Needless to say, the stags made their fast-money profits on the red chips before many of those stocks turned to dust. This happened when rational investors determined that a 1.2 billion population might have been one thing, but 50 years of communist business practices, corruption and an uneven economy and (need I go on) were quite another.

Many of the punters who bought into the red-chip mania are now, to coin an oft-used Internet investment term, "breathing under water," the unpleasant phenomenon of holding stock, or options on stock, worth somewhat less than you anticipated it was worth when you got some.

But I doubt if this sort of assessment was paramount in the minds of those Hong Kong housewives, hawkers and construction workers as they grappled with one another to get a slice of Tom.com. Little matter that most of them had likely never been online, or even had any intention to in the near future. They'd read in their local papers' business section (next to the racing section) that the Internet was some hot thing from somewhere else, that "Superman" Li Ka-shing and his boy Richard seemed to be doing well from it and that was good enough for them.

The result? Likely the most oversubscribed float in Hong Kong history, where SAR money supply will blip with all the cash tied up, and where underwriters BNP Peregrine, led by Francis Leung (now he knows a thing or two about red-chip IPO frenzy, and Indonesian taxi companies) will probably earn as much for Tom.com and themselves from the overnight interest on the billions tied up than on the float proceeds itself. It is tipped to top the 1,276 times oversubscription of the red-chip Beijing Enterprises Holdings in May 1997.
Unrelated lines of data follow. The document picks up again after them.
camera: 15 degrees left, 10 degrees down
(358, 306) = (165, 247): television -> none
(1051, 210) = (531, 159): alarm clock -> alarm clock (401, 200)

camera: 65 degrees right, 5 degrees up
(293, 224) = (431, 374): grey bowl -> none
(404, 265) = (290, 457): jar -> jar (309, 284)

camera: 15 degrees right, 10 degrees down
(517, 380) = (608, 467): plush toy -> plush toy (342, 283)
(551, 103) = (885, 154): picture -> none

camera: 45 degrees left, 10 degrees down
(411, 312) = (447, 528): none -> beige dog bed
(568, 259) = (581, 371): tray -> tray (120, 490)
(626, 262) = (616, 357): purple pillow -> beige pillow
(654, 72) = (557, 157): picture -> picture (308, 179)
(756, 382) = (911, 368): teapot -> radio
So what does Tom.com do? Nothing much at the moment, except offer an ultra-designed site that promises to offer everything you need to know about China. It's a portal, a would-be Internet gateway with a funky (English) name. But profits are something its principals have said it doesn't want for quite a few years because that would mean it isn't investing enough in other profitless enterprises on its way to the not inconsiderable mission of becoming "China's Time Warner."
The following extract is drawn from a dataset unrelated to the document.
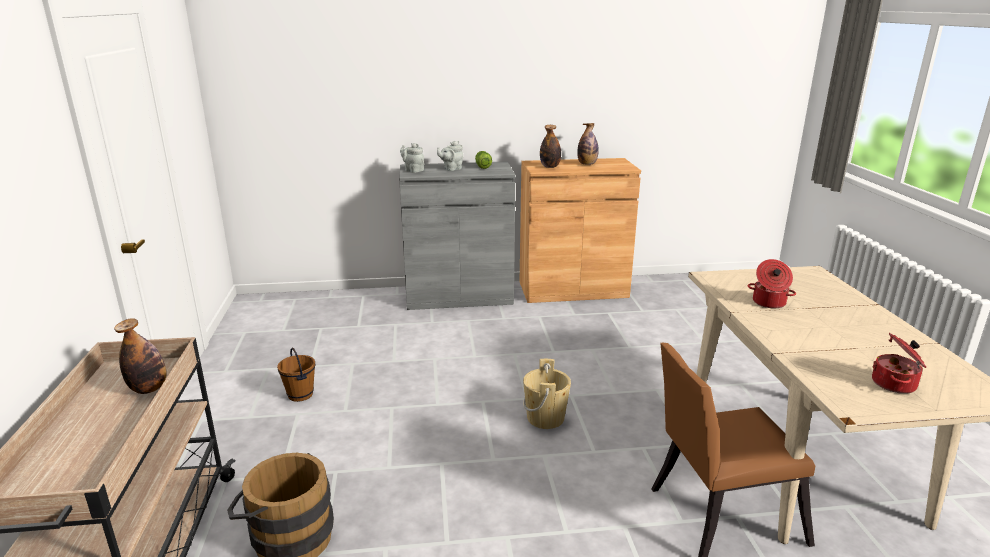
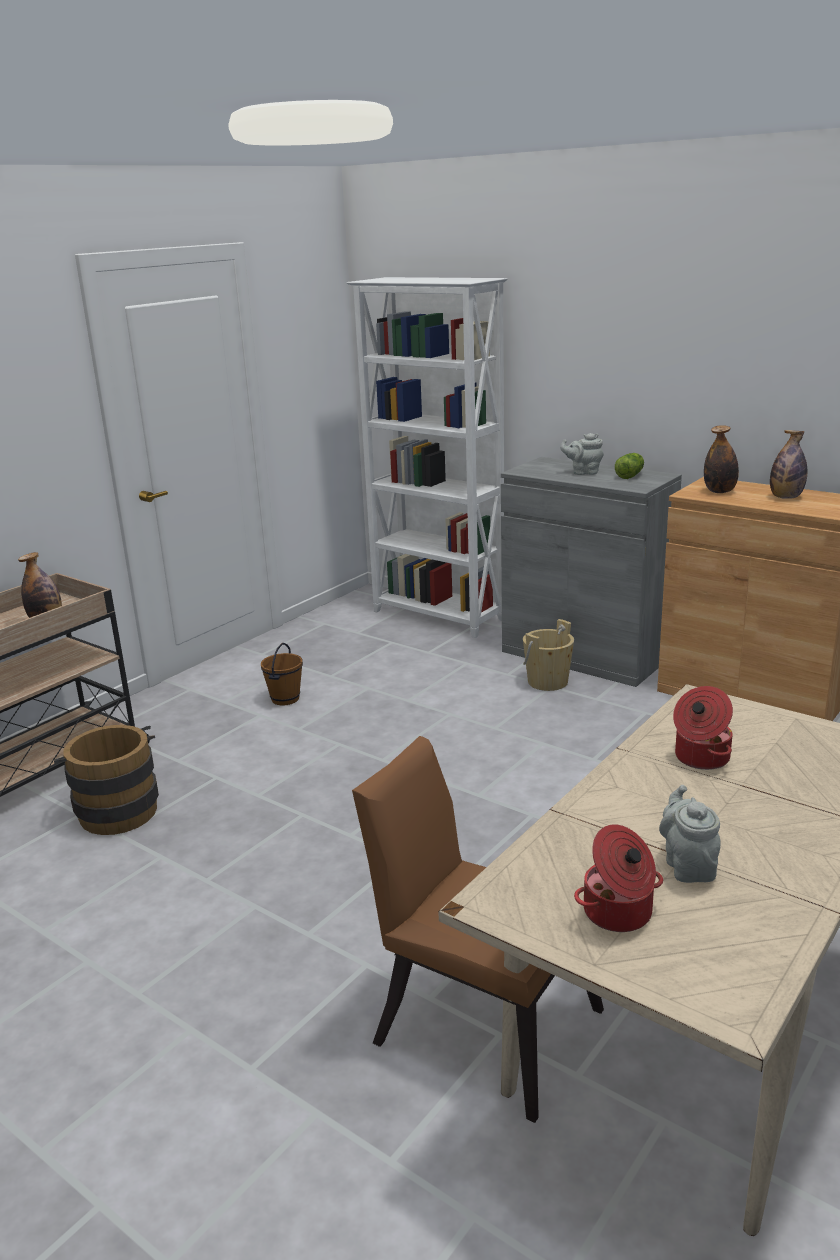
camera: 45 degrees right, 0 degrees up
(328, 301) = (438, 616): none -> white bookcase
(413, 170) = (536, 466): grey teapot -> grey teapot (688, 865)
(545, 418) = (464, 823): beige bucket -> beige bucket (547, 682)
The portal wants to "bring Hong Kong to China, and China to Hong Kong." That sounds a lot like China.com, which has made billions for its backers by putting up censored news from the state-owned Xinhua News Agency, and the occasional Sichuan Hot Pot recipe. You won't read about the 1989 Tiananmen Square massacre on China.com and you are unlikely on Tom.com as well.

But, hey, the Internet is good news and at the moment Tom.com has so much of it as to make its backers even more money. Tom.com offered 428 million shares at HK$1.78 ($0.23) each ahead of its March 1 listing on the appropriately named GEM (Growth Enterprise Market) second-board market. But it's anyone's guess what its price will be when it lists. Some estimates have it debuting at HK$20 ($2.56), with liquidity at a premium because of the 10% made available to the public. All of which seems to answer the question I get asked most often--how do you make money on the Internet?